A beluga whale named Natasha passed the mark test. She looked in the mirror. Saw a mark behind her right ear.
She didn’t swim away. She didn’t bark at a rival.
She oriented herself to see the mark. She exhibited self-directed behavior. Touching the spot. Checking the reflection.
It’s self-recognition. A club with very few members. Now the list just got longer.
Fake Wings Rewire Real Brains
Scientists put wings on people. In VR, of course.
The brains didn’t laugh. They accepted the change.
Pattern shifts occurred. The mind processed the wings as actual limbs. Plasticity. That’s the key word here. The brain is flexible enough to adopt new appendages.

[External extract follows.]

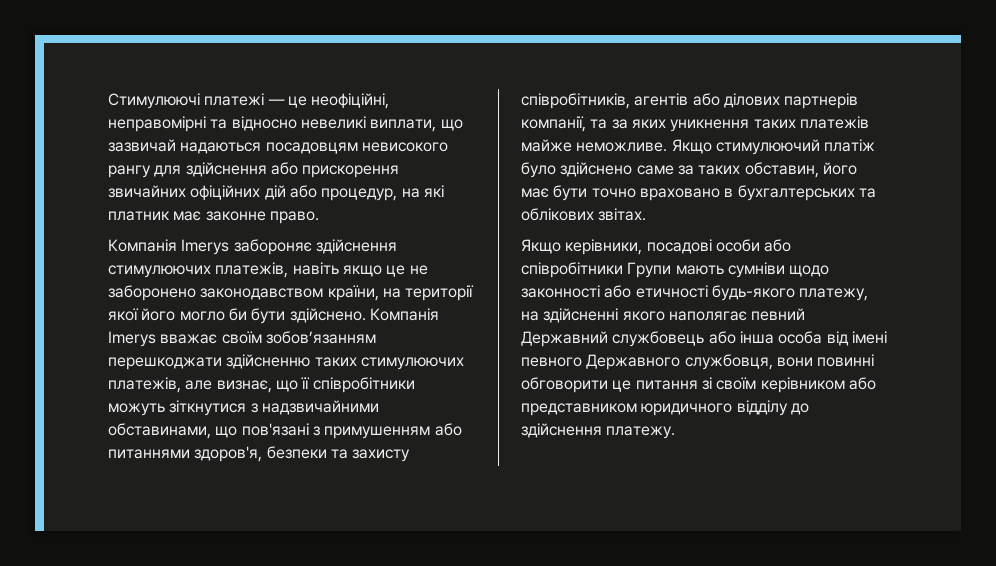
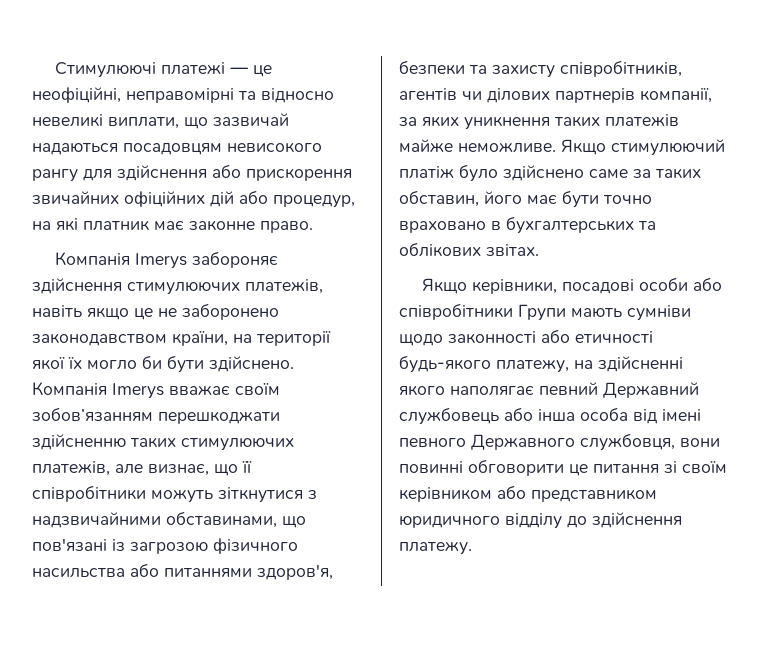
[141,308,176,321] його -> [68,357,82,369] їх
[312,426,431,439] з примушенням -> [112,538,298,554] [32,568,125,578] із загрозою фізичного насильства
[692,93,720,106] або -> [462,91,482,100] чи
[590,119,608,129] та -> (712, 95) none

Could this help paralyzed patients operate robotic limbs? Maybe. If we can teach the brain to trust the lie, we can adapt the body to new movements.
A useful illusion. Or just a useful trick. Who knows?
The Right Hand Dominates Again
Look around.
Ninety percent of you are writing with the right hand. Using it to scroll. To type. To hold coffee.
It’s not random.
Scientists traced this preference back to our ancestors. Walking on two legs helped. A bigger brain didn’t hurt either.
But here is the kicker. It wasn’t just Homo sapiens. Neanderthals liked the right side too.
Go further back in the tree? The preference gets weaker. The farther you move from us, the more ambidextrous the ape ancestors seem.
We are locked into the right side. For now.